こんにちは。寺嶋です!
今回はつわりについて取り扱っていきたいと思います。
■ こんなことないですか?
「妊娠初期のつわりがツラすぎる…」
「少しでも吐き気を楽にしたいけれど、薬はあまり飲みたくない…」
そんな妊婦さんの強い味方として、いま注目されているのが「鍼灸(しんきゅう)治療」です。
「妊婦に針やお灸って大丈夫なの?」と思うかもしれませんが、実は国内外の研究でその効果がしっかり証明されています。今回は、つわりの原因である脳のセンサー「CTZ」の仕組みと、なぜ鍼灸が効果的なのか、そして妊婦さんが知っておくべき「ツボの秘密」をわかりやすく解説します!
■ つわりの原因?脳のセンサー「CTZ」ってなに?
つわりのあの独特な吐き気、実は「胃」ではなく「脳」から始まっているのをご存知ですか?
私たちの脳の延髄(えんずい)という部分には、「CTZ(化学受容器引き金帯)」という場所があります。

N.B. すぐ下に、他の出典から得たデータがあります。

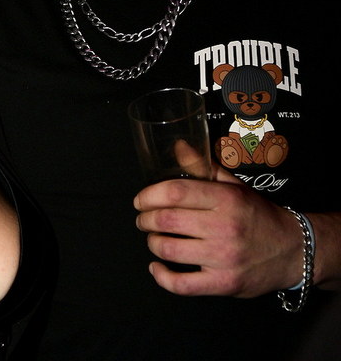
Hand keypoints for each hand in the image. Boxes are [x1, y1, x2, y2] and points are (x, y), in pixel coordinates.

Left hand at [133, 166, 302, 296]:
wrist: (293, 250)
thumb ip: (203, 167)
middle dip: (145, 219)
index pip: (175, 192)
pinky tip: (157, 267)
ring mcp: (224, 258)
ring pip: (169, 250)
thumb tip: (178, 147)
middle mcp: (224, 227)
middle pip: (167, 220)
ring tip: (153, 238)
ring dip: (152, 243)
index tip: (140, 200)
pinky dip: (162, 276)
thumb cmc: (257, 215)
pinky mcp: (224, 284)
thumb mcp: (233, 185)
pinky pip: (182, 285)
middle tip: (143, 219)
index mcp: (225, 199)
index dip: (149, 195)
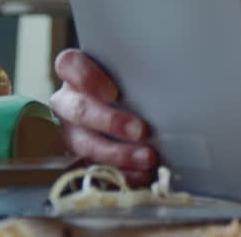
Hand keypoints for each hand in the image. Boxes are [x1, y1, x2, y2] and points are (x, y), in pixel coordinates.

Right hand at [50, 48, 157, 184]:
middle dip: (110, 121)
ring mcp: (70, 131)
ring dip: (118, 153)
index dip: (86, 78)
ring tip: (148, 157)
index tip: (112, 92)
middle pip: (78, 109)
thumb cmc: (129, 84)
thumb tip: (173, 79)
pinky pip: (94, 169)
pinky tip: (142, 175)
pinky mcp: (79, 157)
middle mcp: (67, 101)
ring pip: (84, 143)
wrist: (125, 109)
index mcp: (75, 73)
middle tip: (141, 130)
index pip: (69, 65)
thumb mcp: (130, 74)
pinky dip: (120, 173)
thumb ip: (137, 74)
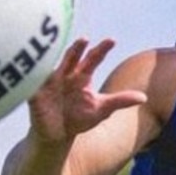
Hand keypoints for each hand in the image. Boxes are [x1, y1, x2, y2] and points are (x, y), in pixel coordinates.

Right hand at [28, 38, 147, 142]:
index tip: (112, 40)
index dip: (101, 50)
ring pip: (52, 66)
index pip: (93, 59)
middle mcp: (66, 75)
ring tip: (55, 49)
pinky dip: (30, 77)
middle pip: (72, 58)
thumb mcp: (101, 109)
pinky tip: (31, 71)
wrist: (57, 135)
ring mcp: (50, 83)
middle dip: (77, 49)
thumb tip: (144, 97)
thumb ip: (120, 101)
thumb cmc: (79, 118)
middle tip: (84, 39)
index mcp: (82, 76)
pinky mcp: (35, 94)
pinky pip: (31, 83)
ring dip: (54, 58)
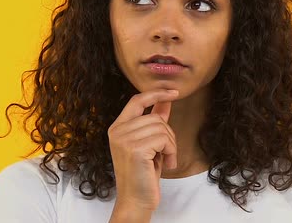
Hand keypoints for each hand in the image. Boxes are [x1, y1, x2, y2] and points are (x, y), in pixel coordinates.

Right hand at [107, 89, 178, 211]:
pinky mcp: (135, 149)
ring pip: (162, 127)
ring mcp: (124, 139)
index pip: (137, 100)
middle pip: (155, 117)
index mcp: (117, 127)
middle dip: (168, 134)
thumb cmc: (143, 174)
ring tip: (165, 159)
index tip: (174, 92)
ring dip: (170, 145)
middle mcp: (117, 131)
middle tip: (166, 152)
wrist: (136, 200)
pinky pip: (164, 139)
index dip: (156, 93)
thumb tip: (165, 101)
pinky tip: (166, 164)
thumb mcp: (150, 143)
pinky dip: (171, 151)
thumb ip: (155, 121)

これは一言でいうと、【血液の中の異物をパトロールするセンサー】です。
1 妊娠すると、お腹の赤ちゃん(胎盤)から「GDF15」や「hCG」といったホルモンが急激に分泌されます。
2 脳のセンサー(CTZ)が、この急激なホルモンの変化を「異常事態だ!」と感知します。

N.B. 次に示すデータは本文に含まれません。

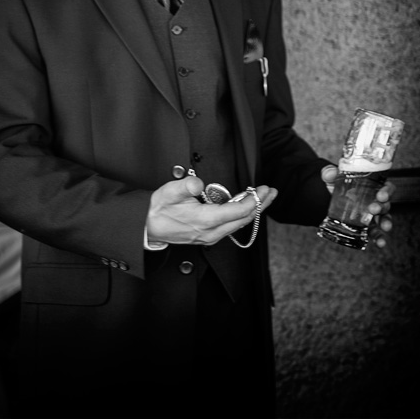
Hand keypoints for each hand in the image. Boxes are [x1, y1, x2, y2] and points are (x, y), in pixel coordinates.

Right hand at [146, 176, 277, 245]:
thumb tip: (199, 183)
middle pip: (244, 220)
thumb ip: (185, 186)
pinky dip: (243, 215)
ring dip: (254, 210)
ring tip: (265, 197)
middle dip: (260, 205)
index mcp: (205, 220)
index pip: (238, 212)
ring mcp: (211, 236)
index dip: (253, 201)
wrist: (148, 227)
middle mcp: (211, 232)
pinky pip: (232, 226)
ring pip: (240, 224)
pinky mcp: (209, 236)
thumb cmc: (158, 209)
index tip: (261, 190)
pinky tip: (247, 206)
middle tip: (271, 191)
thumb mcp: (168, 192)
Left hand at [321, 164, 395, 248]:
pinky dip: (380, 239)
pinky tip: (380, 244)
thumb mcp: (332, 176)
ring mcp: (373, 215)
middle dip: (382, 207)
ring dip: (386, 223)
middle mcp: (376, 200)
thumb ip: (329, 173)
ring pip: (385, 219)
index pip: (386, 187)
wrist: (328, 198)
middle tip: (373, 209)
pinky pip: (376, 233)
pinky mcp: (367, 226)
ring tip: (384, 228)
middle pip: (385, 203)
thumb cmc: (336, 183)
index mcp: (372, 186)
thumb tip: (329, 173)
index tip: (381, 195)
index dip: (387, 191)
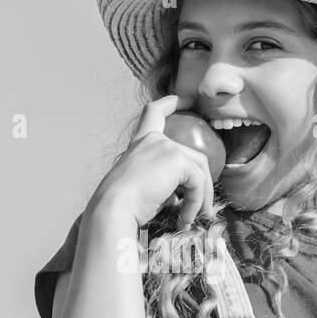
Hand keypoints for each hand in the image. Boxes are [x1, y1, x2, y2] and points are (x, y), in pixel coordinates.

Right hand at [92, 93, 216, 230]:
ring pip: (200, 170)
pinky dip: (196, 202)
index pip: (154, 112)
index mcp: (140, 143)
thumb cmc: (123, 206)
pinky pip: (197, 182)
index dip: (172, 103)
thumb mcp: (146, 188)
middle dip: (202, 183)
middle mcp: (153, 139)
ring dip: (201, 197)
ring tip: (195, 218)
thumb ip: (166, 183)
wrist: (113, 208)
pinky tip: (185, 218)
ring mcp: (165, 146)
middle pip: (192, 156)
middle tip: (203, 210)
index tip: (187, 99)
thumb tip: (185, 197)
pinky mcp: (176, 159)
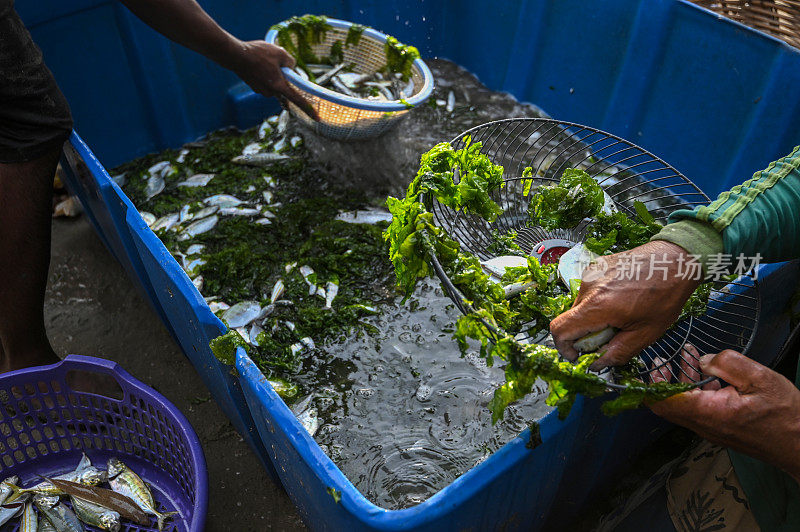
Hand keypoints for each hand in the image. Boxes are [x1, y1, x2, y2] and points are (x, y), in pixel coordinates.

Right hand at [227, 40, 318, 120]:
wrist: (234, 55)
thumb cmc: (257, 54)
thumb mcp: (280, 53)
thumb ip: (290, 62)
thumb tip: (291, 67)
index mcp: (279, 87)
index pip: (298, 100)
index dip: (309, 109)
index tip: (317, 119)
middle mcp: (270, 92)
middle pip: (285, 88)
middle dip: (284, 77)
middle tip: (276, 63)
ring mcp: (261, 91)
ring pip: (275, 84)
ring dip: (275, 75)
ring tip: (265, 60)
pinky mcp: (254, 87)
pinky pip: (266, 82)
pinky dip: (266, 74)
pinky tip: (259, 63)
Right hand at [550, 240, 700, 368]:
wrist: (676, 260)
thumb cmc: (665, 295)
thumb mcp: (646, 334)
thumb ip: (617, 352)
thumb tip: (597, 364)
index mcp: (598, 306)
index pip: (559, 330)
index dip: (564, 348)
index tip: (579, 355)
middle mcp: (588, 287)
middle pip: (570, 319)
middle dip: (585, 334)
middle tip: (612, 335)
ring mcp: (590, 274)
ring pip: (580, 306)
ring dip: (593, 317)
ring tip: (621, 314)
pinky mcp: (595, 266)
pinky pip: (588, 292)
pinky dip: (598, 302)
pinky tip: (621, 299)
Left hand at [649, 345, 799, 482]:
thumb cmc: (787, 416)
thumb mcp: (760, 378)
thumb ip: (726, 363)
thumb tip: (702, 359)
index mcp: (708, 412)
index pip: (662, 401)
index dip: (648, 383)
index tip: (646, 365)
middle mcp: (704, 424)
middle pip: (667, 403)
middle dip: (661, 378)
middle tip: (662, 358)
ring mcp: (711, 428)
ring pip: (683, 404)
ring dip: (681, 380)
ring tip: (687, 355)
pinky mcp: (720, 428)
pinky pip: (698, 407)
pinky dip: (696, 388)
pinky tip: (706, 371)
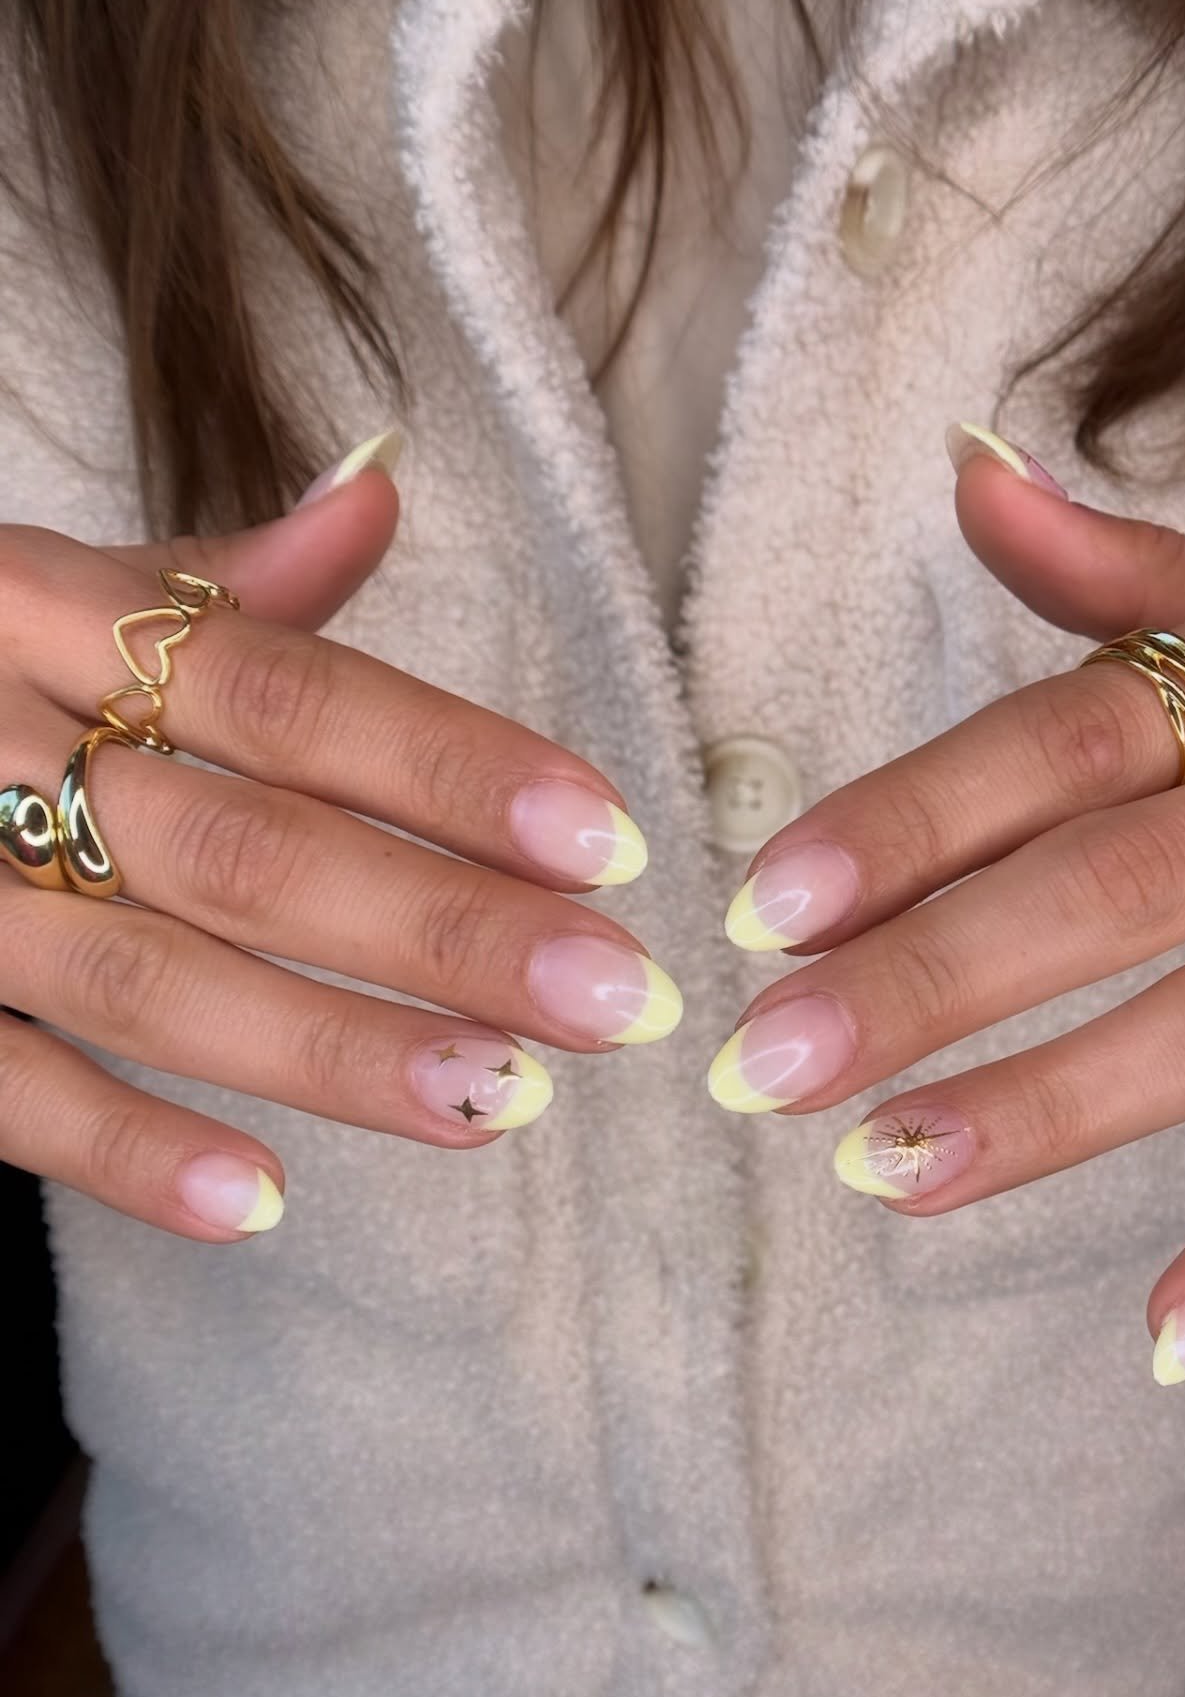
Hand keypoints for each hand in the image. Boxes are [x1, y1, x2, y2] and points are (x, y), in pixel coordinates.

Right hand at [1, 466, 679, 1241]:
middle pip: (244, 844)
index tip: (612, 839)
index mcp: (35, 611)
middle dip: (443, 929)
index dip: (452, 765)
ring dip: (330, 1049)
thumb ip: (205, 582)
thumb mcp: (38, 590)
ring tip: (497, 1101)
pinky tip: (264, 1204)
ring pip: (143, 974)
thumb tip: (379, 491)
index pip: (285, 690)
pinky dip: (123, 1151)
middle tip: (614, 999)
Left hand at [708, 427, 1184, 1383]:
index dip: (916, 817)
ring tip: (885, 1174)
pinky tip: (1163, 1336)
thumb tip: (966, 469)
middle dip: (932, 980)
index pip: (1074, 733)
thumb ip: (1131, 565)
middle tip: (770, 1064)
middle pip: (1120, 881)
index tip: (765, 905)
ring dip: (1051, 1108)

3 センサーがすぐ隣にある「嘔吐中枢(おうとしゅうすう)」に指令を出し、強い吐き気を引き起こします。
つまり、つわりはママの体が新しい命を迎えるためにフル稼働している証拠。でも、このセンサーが過敏になりすぎると、本当にツラいですよね。
■ なぜ「鍼灸」がつわりに効くの?
薬に頼りたくない妊娠初期において、鍼灸治療は世界中で高く評価されています。
手首にある「内関(ないかん)」というツボを刺激すると、自律神経の乱れが整い、脳のCTZから嘔吐中枢へ送られる「吐き気シグナル」をブロックしてくれることが分かっています。
医療の先進的な研究(メタアナリシスなど)でも、「鍼灸をしたグループは、そうでないグループに比べて明らかに吐き気や嘔吐の回数が減った」というデータが出ており、副作用のない安全なケアとして広く勧められています。
■ 知っておきたい!妊婦さんの「OKなツボ」と「NGなツボ」
鍼灸はとても効果的ですが、妊娠初期には**「触ってはいけないツボ(禁鍼穴:きんしんけつ)」**というルールがあります。特に有名なのが以下のツボです。
❌ 妊娠初期はNGなツボ:『三陰交(さんいんこう)』『合谷(ごうこく)』
足の「三陰交」:内くるぶしの上にあるツボ。
手の「合谷」:親指と人差し指の付け根の間にあるツボ。
これらは東洋医学で「骨盤内の血流やエネルギーを激しく動かすツボ」とされています。現代の医学研究でも、これらのツボを強く刺激すると、子宮を収縮させるホルモン(オキシトシン)の分泌が促されることが分かっています。
※予定日を過ぎたときの陣痛促進には使われますが、初期は安全のため避けるのが鉄則です。
⭕ つわりにオススメなツボ:『内関(ないかん)』
手首の「内関」:手首の内側のしわから、指3本分ひじ側に進んだ、2本の筋の間。
ここをつわり治療の専門知識を持った鍼灸師に、優しく心地よい刺激で治療してもらうのがベストです。
■ まとめ:ツラいつわりは専門家に相談を
つわりは「病気じゃないから」「精神的なものだから」と我慢させられがちですが、最新の科学では「脳のセンサーとホルモンの関係」という明確なメカニズムが分かってきています。
「少しでも起き上がるのを楽にしたい」「食事を口にできるようになりたい」という方は、ぜひマタニティケアを得意とする専門の鍼灸院に相談してみてくださいね。適切なツボ選びで、ツラい時期を一緒に乗り越えましょう!